Throughout the 1970s, Archbishop Curley High School received increasing numbers of female students. At first, the sisters of Curley students were admitted. Gradually, this policy was extended to other female relatives of Curley’s male students. In 1981, Curley High School and Notre Dame Academy merged. The principal of Curley High School remained as principal of the new high school. The newly formed Archbishop Curley-Notre Dame High School was located on the grounds of Curley High School. Both students and faculty were united in the merger. The former principal of Notre Dame joined the administration of ACND as Dean of Girls. She assisted female students in the transition.
The Charism of the Christian Brothers
In 1984, the Brothers of the Congregation of Christian Brothers arrived at ACND. The Christian Brothers have administered the school since 1985, in fidelity to the charism and example of Blessed Edmund Ignatius Rice.
Through the decades, ACND has been a place where young people of different cultures and ethnicities have learned to know one another in friendship as children of God. The ACND family strives to be a model of justice and harmony to South Florida, in gratitude for this gift of God.
A Chosen Future
As ACND enters its 51st year, the school community faces a number of significant transitions: new leadership, a changing neighborhood, and facilities in the process of restructuring to accommodate a technologically enhanced curriculum addressing the educational requirements and talents of a richly diversified student population.
After three months in his new position, Br.
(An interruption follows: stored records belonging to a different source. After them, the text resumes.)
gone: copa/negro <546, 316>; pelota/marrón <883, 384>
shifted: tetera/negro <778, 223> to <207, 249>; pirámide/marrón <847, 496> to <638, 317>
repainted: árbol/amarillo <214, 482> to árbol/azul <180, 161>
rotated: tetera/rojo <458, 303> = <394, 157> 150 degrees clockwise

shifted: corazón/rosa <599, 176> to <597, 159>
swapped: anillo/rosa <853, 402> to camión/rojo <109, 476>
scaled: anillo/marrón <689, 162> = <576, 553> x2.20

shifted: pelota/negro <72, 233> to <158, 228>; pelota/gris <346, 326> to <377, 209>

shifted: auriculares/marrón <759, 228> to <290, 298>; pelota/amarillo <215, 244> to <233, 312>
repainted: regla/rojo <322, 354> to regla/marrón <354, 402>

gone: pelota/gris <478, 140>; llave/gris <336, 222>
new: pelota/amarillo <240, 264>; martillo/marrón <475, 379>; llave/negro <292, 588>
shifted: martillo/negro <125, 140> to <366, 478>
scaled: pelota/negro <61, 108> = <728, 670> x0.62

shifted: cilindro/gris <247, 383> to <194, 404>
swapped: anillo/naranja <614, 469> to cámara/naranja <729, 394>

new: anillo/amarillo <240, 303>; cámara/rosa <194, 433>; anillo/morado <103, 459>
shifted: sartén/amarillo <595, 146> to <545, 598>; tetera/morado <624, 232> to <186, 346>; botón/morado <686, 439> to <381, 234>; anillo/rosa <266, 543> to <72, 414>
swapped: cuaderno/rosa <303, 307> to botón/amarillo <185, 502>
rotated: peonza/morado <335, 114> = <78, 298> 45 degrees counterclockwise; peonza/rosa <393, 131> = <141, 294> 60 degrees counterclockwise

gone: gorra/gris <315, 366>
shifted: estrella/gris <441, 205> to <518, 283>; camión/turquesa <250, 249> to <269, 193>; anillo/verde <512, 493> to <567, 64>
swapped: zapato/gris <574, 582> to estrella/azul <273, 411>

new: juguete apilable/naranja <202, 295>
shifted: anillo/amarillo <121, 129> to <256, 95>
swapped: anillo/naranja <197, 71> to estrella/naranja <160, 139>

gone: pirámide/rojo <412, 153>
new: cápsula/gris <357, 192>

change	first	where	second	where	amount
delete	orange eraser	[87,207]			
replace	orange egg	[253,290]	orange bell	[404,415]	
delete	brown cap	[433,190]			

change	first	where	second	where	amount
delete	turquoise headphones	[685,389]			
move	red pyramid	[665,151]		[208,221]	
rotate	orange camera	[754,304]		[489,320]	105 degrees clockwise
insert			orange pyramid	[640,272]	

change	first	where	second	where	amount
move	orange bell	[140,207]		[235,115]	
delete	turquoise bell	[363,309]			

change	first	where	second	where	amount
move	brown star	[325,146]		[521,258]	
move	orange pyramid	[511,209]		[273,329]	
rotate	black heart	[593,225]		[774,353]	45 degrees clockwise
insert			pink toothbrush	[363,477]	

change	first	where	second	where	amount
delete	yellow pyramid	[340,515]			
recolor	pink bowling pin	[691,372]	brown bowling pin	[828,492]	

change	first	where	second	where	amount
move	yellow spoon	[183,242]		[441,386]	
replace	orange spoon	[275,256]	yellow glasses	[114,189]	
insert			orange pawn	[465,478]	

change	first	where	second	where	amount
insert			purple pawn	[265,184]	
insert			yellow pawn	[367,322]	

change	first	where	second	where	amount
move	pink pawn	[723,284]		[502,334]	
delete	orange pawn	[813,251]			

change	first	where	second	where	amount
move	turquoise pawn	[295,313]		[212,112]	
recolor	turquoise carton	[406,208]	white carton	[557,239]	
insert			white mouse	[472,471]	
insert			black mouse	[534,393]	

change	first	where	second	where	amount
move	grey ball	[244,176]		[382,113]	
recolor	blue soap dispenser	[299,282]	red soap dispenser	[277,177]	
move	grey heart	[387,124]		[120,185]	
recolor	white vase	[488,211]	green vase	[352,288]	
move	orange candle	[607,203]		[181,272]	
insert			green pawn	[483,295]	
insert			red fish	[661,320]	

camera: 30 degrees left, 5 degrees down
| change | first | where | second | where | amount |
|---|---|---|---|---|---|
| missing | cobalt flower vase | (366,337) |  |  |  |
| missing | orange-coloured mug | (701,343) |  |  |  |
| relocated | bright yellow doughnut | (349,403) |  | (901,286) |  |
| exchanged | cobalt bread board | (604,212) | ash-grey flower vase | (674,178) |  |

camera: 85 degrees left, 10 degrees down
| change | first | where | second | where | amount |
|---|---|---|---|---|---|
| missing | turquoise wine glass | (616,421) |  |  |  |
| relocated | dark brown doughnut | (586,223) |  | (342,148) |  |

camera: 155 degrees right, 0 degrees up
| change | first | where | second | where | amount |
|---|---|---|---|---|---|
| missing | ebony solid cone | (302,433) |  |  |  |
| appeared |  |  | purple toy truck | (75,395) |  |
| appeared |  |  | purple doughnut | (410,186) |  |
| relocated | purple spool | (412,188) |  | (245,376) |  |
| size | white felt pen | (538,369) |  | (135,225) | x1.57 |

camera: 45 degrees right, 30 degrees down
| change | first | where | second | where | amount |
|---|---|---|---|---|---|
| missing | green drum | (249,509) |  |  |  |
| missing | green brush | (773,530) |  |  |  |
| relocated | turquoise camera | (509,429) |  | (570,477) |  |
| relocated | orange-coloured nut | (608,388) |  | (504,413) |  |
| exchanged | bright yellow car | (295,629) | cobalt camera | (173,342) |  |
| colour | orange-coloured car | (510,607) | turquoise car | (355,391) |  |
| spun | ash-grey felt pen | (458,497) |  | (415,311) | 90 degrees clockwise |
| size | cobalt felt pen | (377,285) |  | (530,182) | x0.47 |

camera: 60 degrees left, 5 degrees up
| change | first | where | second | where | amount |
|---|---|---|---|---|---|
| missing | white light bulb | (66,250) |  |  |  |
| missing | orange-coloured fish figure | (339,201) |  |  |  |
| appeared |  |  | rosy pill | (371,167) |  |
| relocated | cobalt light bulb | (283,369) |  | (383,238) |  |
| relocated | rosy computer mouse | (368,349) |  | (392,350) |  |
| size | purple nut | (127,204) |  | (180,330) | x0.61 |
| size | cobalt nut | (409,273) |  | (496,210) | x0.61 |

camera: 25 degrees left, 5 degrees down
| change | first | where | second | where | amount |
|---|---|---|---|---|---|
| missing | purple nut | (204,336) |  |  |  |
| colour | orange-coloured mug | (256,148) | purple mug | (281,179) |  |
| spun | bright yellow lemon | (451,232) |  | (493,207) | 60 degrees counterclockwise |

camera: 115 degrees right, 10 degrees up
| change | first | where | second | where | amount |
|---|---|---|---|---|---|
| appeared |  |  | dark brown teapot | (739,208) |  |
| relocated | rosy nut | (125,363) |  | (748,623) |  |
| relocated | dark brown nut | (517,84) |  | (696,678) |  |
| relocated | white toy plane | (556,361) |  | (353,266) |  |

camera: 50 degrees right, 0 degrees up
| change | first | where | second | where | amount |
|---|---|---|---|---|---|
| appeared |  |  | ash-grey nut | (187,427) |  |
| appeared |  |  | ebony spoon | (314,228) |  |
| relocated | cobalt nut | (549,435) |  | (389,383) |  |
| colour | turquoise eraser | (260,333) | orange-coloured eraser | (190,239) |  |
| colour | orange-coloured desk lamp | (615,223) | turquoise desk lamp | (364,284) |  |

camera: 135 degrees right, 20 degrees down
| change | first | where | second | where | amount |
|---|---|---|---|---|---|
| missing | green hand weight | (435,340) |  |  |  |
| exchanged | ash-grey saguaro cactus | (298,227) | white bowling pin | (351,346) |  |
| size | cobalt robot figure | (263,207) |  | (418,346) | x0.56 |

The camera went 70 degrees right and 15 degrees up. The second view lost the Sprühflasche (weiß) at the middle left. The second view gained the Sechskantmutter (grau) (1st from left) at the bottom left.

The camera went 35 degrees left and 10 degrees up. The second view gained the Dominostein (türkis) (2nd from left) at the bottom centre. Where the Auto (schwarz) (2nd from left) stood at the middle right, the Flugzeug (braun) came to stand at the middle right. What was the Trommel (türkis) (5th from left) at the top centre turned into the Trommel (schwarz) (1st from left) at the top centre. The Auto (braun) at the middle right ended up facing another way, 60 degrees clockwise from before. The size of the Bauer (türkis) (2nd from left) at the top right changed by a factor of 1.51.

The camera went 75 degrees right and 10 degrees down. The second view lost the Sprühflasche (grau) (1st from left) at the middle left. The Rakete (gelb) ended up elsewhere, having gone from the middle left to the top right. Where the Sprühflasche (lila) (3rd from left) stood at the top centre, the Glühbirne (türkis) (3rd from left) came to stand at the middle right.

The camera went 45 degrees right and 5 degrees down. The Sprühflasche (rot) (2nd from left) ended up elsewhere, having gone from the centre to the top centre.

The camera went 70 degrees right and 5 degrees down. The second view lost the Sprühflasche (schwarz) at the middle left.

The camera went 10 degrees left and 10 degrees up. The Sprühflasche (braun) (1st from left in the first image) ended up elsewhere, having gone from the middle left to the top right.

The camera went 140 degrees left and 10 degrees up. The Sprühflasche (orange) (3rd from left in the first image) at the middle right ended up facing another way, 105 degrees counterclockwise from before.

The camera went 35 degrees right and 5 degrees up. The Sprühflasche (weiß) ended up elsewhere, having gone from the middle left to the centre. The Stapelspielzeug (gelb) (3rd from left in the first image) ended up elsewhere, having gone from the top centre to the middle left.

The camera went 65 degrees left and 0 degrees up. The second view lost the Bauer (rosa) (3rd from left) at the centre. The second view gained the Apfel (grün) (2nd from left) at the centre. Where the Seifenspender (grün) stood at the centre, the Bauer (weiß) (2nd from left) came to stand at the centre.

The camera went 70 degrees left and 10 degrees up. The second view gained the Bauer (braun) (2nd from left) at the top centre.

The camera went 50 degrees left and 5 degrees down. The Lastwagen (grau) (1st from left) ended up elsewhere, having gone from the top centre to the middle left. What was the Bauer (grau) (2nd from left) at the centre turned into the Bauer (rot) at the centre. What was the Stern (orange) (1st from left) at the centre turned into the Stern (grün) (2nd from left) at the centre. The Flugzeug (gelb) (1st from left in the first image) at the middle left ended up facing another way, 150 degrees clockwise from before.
Moffett wrote to the alumni/ae:
The Renaissance of the Miami Design District has had a marked impact on the area surrounding ACND. The neighborhood has again become a location of choice. As the District expands north, the real estate market is discovering the architectural richness of the houses of the area surrounding the school.
But even more significant for the school are the enhanced opportunities for curriculum enrichment being developed in the District and along the 2nd Avenue corridor to the Center City. ACND looks to an expanding set of potential partners in the development of offerings addressing the artistic, athletic and cultural pursuits of students seeking to develop ever more fully their God given talents and interests.